Álvaro Mutis
(Bogotá, Colombia 1923 - México D.F., 2013)


Intermedio en el Atlántico Sur
La muerte del estratega: narraciones, prosas, y ensayos
[Algunos textos periodísticos]
(México : Fondo de Cultura Económica [Tierra Firme], 1988, 214 págs.)



Para Santiago Mutis D.


      En la pequeña pero confortable cabina del segundo de a bordo del Torrens, un esbelto velero de tres mástiles y 1.134 toneladas, dos hombres dialogan en medio del vasto silencio de una noche estrellada como sólo se ven en el hemisferio sur. El barco, uno de los últimos en hacer el servicio mixto de carga y pasajeros entre Australia y Londres, navega en silencio, con viento favorable, rumbo a la capital del Imperio.
       El segundo de a bordo, que tiene el grado de capitán se ha visto obligado a tomar este trabajo con un salario de 8 libras al mes, debido a la escasez de plazas disponibles para el mando de un navío. Es un hombre de pequeña estatura, ademanes nerviosos y aristocráticos, cabellos negros y ojos del mismo color que se mantienen en una continua y escrutadora movilidad. Extraña mezcla de ademanes casi femeninos, propios para una corte de los imperios centrales y virilidad acerada que emana de los ojos listos para el mando y de la voz timbrada y aguda de quien acostumbra tomar decisiones. Habla un inglés de impecable corrección pero con un premioso acento eslavo que a menudo llega a hacerlo incomprensible. El interlocutor de este lobo de mar con maneras de conde, es un afable joven que luce en su corbata los colores de Cambridge y que, sin proponérselo, deja transparentar en su charla una sólida cultura clásica y una grata familiaridad con los grandes nombres de las letras en ese momento. Ha entrado a la cabina del segundo para devolverle unos manuscritos que este le había prestado para, luego, escuchar la opinión de alguien versado en estos menesteres. Las pequeñas y finas manos del marino sostienen las hojas escritas con una letra menuda, poco legible y de rasgos irregulares y febriles. Tras un largo silencio, el segundo mira fijamente a su interlocutor y le pregunta: “¿Qué tal? ¿Le gustó? ¿Cree usted que vale la pena?”. El otro contesta con la parca convicción propia de un inglés bien educado: “Mucho”. Suena una campana que indica el cambio de guardia. El segundo del Torrens se pone de pie y, colocándose una corta chaqueta de grueso paño marinero, abre la puerta para dejar salir en primer término a su huésped y pasajero.
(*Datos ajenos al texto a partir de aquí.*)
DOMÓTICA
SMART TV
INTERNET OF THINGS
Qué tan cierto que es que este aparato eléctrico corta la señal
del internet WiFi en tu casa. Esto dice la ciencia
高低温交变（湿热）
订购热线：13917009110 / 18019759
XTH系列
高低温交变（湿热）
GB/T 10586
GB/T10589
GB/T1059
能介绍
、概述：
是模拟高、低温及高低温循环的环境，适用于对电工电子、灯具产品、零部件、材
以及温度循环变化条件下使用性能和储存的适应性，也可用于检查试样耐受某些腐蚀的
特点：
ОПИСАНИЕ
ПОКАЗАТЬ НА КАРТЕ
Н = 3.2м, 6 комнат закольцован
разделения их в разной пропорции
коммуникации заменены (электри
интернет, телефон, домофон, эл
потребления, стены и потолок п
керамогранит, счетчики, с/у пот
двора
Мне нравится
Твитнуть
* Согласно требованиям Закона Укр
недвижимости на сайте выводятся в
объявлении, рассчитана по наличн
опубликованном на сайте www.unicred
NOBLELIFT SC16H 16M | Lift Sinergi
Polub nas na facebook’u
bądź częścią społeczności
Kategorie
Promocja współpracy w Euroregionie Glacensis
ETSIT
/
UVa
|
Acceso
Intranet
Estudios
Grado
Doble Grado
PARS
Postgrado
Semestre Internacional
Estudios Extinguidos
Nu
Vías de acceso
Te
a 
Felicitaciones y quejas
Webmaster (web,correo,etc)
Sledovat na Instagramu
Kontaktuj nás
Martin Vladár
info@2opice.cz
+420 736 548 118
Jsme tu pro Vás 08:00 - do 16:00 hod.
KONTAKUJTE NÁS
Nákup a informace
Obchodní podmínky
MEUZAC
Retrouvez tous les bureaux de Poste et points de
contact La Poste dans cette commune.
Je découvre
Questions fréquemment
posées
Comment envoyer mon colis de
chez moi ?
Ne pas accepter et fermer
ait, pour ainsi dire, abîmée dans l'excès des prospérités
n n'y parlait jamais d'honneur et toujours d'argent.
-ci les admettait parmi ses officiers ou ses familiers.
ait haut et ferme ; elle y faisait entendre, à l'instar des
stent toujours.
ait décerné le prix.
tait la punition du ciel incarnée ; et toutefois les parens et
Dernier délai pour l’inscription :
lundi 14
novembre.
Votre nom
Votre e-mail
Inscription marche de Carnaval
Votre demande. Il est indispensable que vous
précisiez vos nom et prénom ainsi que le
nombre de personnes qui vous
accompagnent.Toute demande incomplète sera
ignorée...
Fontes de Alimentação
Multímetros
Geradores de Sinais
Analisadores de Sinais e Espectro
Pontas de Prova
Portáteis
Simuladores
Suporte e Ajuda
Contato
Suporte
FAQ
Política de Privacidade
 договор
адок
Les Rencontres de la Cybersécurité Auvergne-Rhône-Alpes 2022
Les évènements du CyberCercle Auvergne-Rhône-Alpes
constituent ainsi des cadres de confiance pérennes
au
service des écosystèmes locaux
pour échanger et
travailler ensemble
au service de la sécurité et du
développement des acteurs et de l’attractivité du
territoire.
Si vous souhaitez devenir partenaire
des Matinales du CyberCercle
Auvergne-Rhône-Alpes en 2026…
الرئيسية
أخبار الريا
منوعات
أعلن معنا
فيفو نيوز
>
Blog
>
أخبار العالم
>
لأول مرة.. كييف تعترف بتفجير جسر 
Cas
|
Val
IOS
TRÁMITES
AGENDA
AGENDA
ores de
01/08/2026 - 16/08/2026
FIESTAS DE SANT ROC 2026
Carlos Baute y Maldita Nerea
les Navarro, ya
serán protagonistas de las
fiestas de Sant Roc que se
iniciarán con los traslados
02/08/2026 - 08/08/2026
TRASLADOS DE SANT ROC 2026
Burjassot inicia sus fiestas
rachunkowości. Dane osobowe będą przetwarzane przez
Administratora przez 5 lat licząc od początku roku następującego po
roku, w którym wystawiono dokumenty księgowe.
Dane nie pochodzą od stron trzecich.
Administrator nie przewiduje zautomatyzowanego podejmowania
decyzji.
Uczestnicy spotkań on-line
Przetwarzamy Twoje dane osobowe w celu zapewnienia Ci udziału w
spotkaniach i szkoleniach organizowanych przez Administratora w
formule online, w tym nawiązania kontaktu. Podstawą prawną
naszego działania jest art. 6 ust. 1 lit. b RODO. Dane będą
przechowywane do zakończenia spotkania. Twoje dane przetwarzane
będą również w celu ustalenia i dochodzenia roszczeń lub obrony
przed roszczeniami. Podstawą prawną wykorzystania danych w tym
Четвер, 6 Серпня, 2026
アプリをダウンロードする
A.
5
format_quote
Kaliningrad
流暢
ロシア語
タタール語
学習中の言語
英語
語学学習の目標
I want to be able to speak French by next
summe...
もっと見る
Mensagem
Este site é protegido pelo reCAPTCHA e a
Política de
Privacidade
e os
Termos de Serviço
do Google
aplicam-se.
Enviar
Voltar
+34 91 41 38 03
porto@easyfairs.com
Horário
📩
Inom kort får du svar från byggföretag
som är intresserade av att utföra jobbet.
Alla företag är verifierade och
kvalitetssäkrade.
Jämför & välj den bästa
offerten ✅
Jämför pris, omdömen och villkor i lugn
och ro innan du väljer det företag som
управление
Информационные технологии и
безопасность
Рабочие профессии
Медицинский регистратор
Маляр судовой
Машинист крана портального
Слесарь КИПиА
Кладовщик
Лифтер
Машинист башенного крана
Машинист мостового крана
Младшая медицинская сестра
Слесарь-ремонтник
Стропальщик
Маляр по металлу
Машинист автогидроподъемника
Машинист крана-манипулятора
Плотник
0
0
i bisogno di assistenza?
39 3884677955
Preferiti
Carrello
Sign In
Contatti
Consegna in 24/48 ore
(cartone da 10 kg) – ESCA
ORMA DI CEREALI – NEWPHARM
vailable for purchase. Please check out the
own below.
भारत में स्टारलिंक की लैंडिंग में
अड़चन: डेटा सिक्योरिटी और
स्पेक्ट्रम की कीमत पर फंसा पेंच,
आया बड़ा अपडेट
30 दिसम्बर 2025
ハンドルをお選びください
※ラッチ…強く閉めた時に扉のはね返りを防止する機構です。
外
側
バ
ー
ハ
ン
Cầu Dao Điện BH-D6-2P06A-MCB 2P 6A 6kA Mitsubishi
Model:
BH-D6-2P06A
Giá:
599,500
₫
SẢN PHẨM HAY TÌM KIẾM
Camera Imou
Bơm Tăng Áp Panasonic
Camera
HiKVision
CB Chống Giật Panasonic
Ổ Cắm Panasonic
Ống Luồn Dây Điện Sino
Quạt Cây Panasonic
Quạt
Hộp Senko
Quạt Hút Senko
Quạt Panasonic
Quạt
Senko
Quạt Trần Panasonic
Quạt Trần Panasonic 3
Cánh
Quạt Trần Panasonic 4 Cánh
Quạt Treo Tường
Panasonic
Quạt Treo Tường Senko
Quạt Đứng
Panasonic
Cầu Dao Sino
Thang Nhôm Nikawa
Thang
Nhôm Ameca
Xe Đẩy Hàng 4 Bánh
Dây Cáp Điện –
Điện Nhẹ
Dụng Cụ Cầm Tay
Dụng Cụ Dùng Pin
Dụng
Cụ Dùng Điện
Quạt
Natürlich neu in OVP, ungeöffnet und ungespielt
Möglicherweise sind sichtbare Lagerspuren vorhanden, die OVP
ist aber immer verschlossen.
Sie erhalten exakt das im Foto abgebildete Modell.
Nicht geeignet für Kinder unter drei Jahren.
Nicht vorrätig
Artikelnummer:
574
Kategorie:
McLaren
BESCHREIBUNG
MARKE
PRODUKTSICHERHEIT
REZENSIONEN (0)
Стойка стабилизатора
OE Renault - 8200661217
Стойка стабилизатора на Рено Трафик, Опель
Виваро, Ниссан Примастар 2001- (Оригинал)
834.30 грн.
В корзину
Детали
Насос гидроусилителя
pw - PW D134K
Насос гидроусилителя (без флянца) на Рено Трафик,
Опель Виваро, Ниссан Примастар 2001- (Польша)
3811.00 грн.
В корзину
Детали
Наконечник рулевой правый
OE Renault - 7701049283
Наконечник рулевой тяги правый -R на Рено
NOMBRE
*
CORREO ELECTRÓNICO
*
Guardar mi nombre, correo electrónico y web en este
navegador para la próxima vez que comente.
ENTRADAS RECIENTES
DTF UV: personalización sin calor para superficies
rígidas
No se pronuncia otra palabra que un corto y cordial: “buenas noches”.
       Después de recibir la guardia, el segundo se recuesta en la barandilla del castillo de proa y mira el oscuro y manso desorden de las aguas.
       “Entonces”, piensa “vale la pena. Esta historia de Almayer, el comerciante holandés devorado por el clima del archipiélago, sometido a la tiranía infantil y caprichosa de su esposa malaya, su lenta caída y sus sórdidas aventuras con el rajá en cuyo territorio está la factoría que le confió Lingard, serán, un día, el asunto de una novela leída por innumerables y anónimos lectores. Curioso destino. Más de veinte años en el mar y, ahora, de repente, piensa en iniciar la carrera de escritor. No es la primera vez que el azar le depara tales encrucijadas. ¿Cuántas otras le esconderá el incierto futuro?”. Al terminar su cuarto de guardia, la determinación está tomada. Llegado a Londres terminará su novela y la enviará a un editor. ¿Cuál? No importa. Cualquiera será bueno.
       Se desviste lentamente mientras la lamparilla de la cabina cabecea haciendo gemir la argolla que la sostiene del techo. Absorto, el marino piensa en qué nombre habrá de usar en su nueva vida: ¿Konrad Korzeniowski? ¿Joseph K. Korzeniowski? La K tiene un matiz rudesco que le molesta. Conrad, mejor. Sí. Joseph Conrad.
       Y esa noche, bajo el dombo iluminado del Atlántico en calma, nace uno de los más grandes, más inquietantes y más originales narradores de su tiempo y de todos los tiempos.